Step 3: Perfect the One-on-One Meeting That Doesn’t Make Everyone Want to Quit

These meetings should be more therapy session than performance review. Learn to ask “How are you really doing?” and then actually wait for an answer longer than “fine.”

Stock up on tissues and practice your “concerned but not alarmed” facial expression. Also, never schedule these meetings right after lunch when you’re both in a food coma—nobody makes good life decisions while digesting a burrito.

Step 4: Become a Master of Constructive Feedback (AKA “Criticism Sandwich” Chef)

The formula is simple: compliment, criticism, compliment. It’s like making a feedback sandwich where the meat is disappointment and the bread is desperate attempts to preserve self-esteem.

“Sarah, I love your enthusiasm for creative solutions! That said, maybe next time we shouldn’t redesign our entire website because you had a vivid dream about flying unicorns. But your passion for innovation is truly inspiring!”

Step 5: Accept That You Are Now the Official Keeper of All Awkward Conversations

Somebody has to tell Derek from accounting that his new cologne smells like a haunted Christmas tree.

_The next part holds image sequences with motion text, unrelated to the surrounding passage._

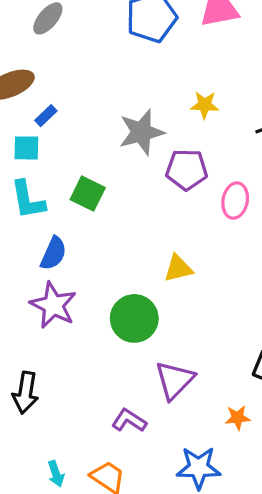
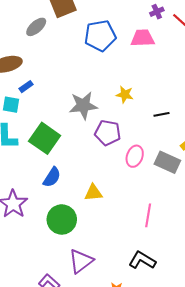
green square: (88, 194) -> (45, 138), size x1.4
blue semicircle: (53, 253) -> (52, 177), moved

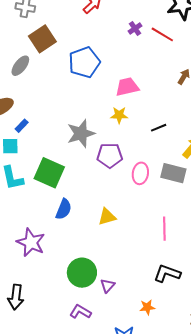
pink trapezoid: (143, 38) -> (127, 87), moved
green circle: (62, 219) -> (82, 273), moved
purple triangle: (81, 261) -> (107, 286), size x0.6

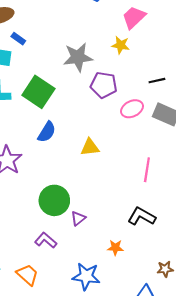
pink trapezoid: (127, 87) -> (134, 17), turned -40
blue rectangle: (22, 126) -> (18, 39), turned 72
black line: (159, 128) -> (157, 81), moved
pink ellipse: (140, 173) -> (132, 109), turned 45

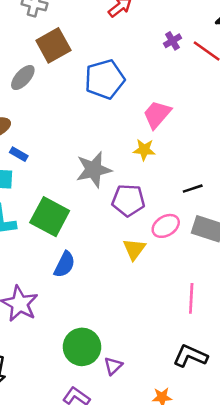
yellow triangle: (90, 147) -> (134, 249), moved, turned -42

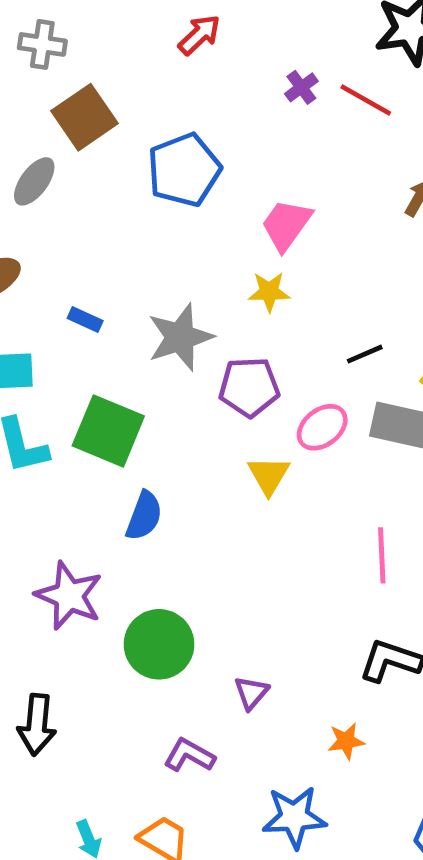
blue rectangle: (19, 154) -> (85, 319), moved
green circle: (82, 347) -> (159, 644), moved

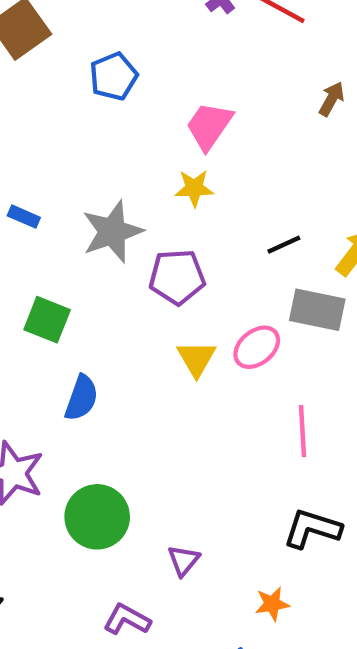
blue pentagon: (184, 170) -> (114, 76), size x0.7
pink ellipse: (322, 427) -> (257, 347), moved
green square: (108, 431) -> (47, 320), size x0.7

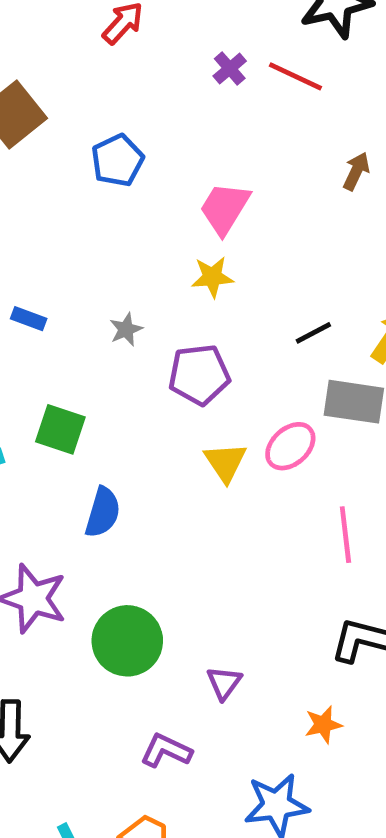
gray star: (112, 232) -> (126, 329), size x0.5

Someone needs to address the passive-aggressive sticky note war happening in the kitchen. Congratulations—that someone is you.

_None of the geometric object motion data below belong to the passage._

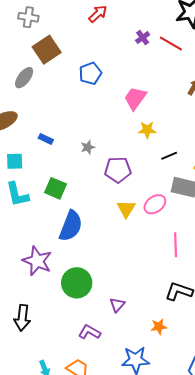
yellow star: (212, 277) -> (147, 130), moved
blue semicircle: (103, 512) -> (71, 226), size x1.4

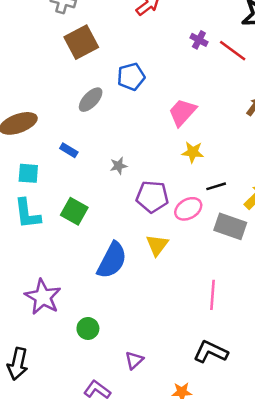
purple cross: (143, 38) -> (199, 40), turned -32
gray ellipse: (24, 78) -> (91, 100), moved
pink ellipse: (155, 204) -> (188, 209), moved
blue semicircle: (71, 226) -> (112, 260), moved
green circle: (77, 283) -> (88, 328), size x0.6

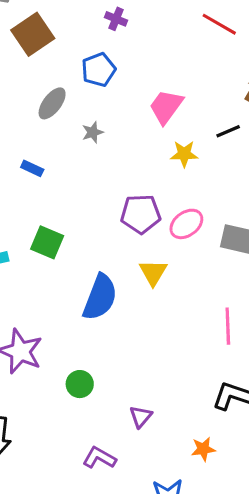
purple cross: (199, 40) -> (116, 19), moved
gray star: (119, 166) -> (93, 132), moved
black line: (216, 186) -> (228, 131), moved

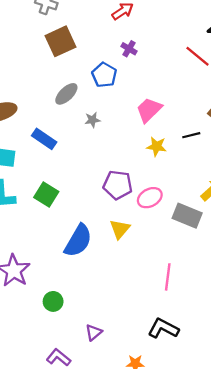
purple cross: (116, 19) -> (129, 49), moved
blue pentagon: (99, 70) -> (104, 75), turned -30
blue rectangle: (32, 168) -> (44, 139), size x1.5

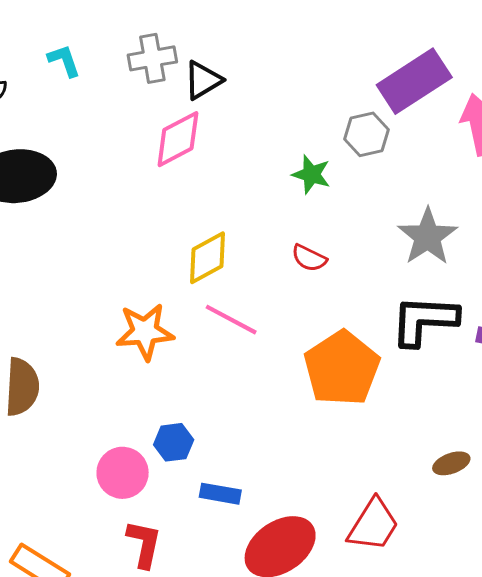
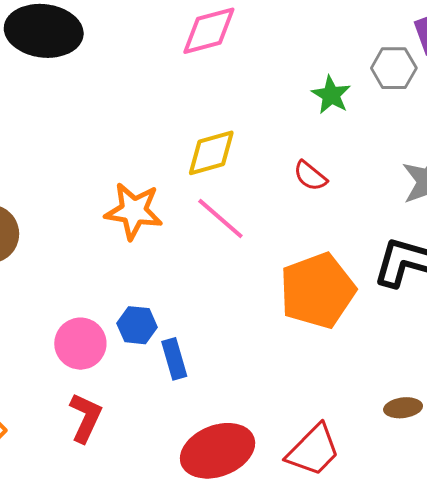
blue rectangle: (220, 494) -> (174, 359), moved, turned 51

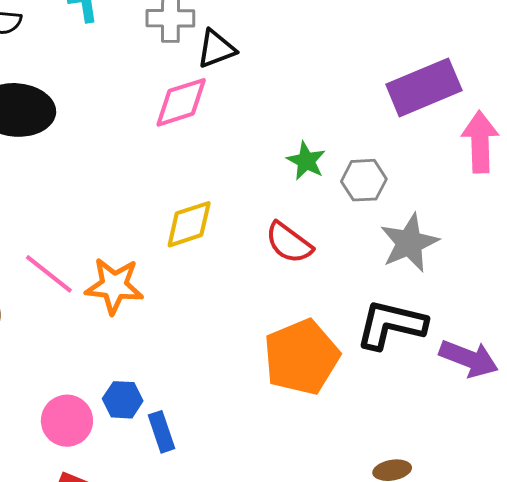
gray hexagon: (394, 68) -> (364, 180), moved
red semicircle: (310, 176) -> (289, 243), size x1.4
pink line: (220, 218) -> (49, 274), moved

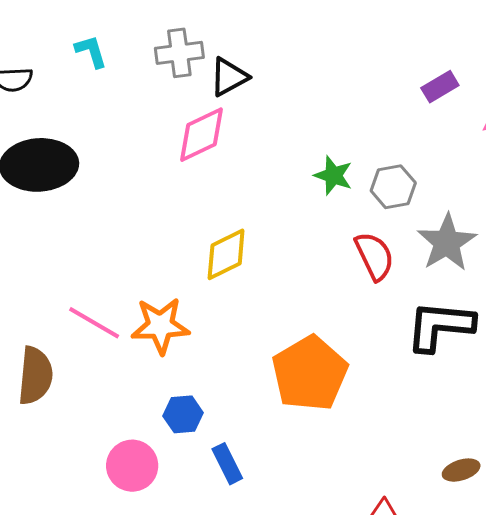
purple rectangle: (424, 87) -> (440, 87), size x0.5
red semicircle: (289, 243) -> (374, 256), moved, turned -144
orange pentagon: (301, 357) -> (310, 373), moved
blue hexagon: (123, 400) -> (183, 414), moved

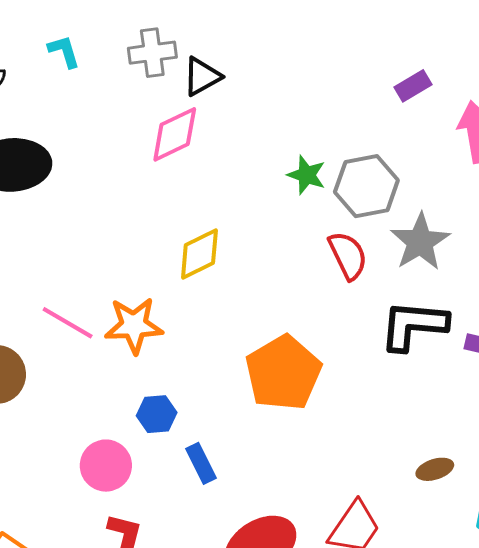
gray hexagon: (393, 187) -> (366, 186), size x1.4

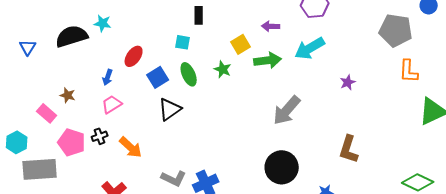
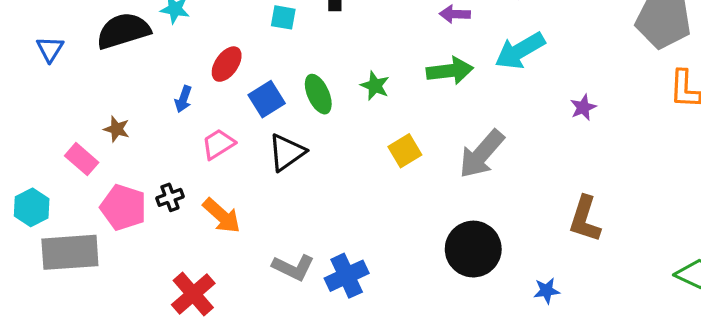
cyan square: (183, 42) -> (283, 17), moved
yellow square: (241, 44) -> (405, 151), moved
pink trapezoid: (112, 104) -> (218, 144), moved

You’re now part manager, part diplomat, part referee, and part therapist. None of these were in the job description, but here we are.

Step 6: Develop Supernatural Patience for Technology Explanations

You will spend roughly 73% of your time explaining why we can’t just “make the website more fun” or why the budget spreadsheet “keeps eating numbers.” Learn to explain technical limitations without using the words “impossible,” “stupid,” or “are you kidding me right now?”

Remember: every question is a good question, even when it’s definitely not.

Step 7: Master the Ancient Art of Celebrating Small Wins

In the corporate world, finishing a project on time and under budget deserves the same celebration as landing on the moon. Learn to get genuinely excited about things like “increased email open rates” and “successful implementation of the new filing system.”

Your enthusiasm will be contagious—or at least your team will think you’ve finally snapped and will be extra nice to you out of concern.

The Secret Bonus Step: Remember You’re Still Human

Behind all the management theory and corporate buzzwords, you’re still a person managing other people. Some days you’ll nail it. Other days you’ll accidentally reply-all to a company-wide email with your grocery list. Both are perfectly normal.

The best managers aren’t the ones who never make mistakes—they’re the ones who can laugh at themselves, apologize when they’re wrong, and remember that everyone’s just trying to do good work and go home to their families (or cats, or houseplants, or Netflix).


Disclaimer: Following these steps does not guarantee you won’t occasionally hide in the supply closet questioning your life choices. That’s just part of the management experience. The supply closet is where all the best managers do their thinking anyway.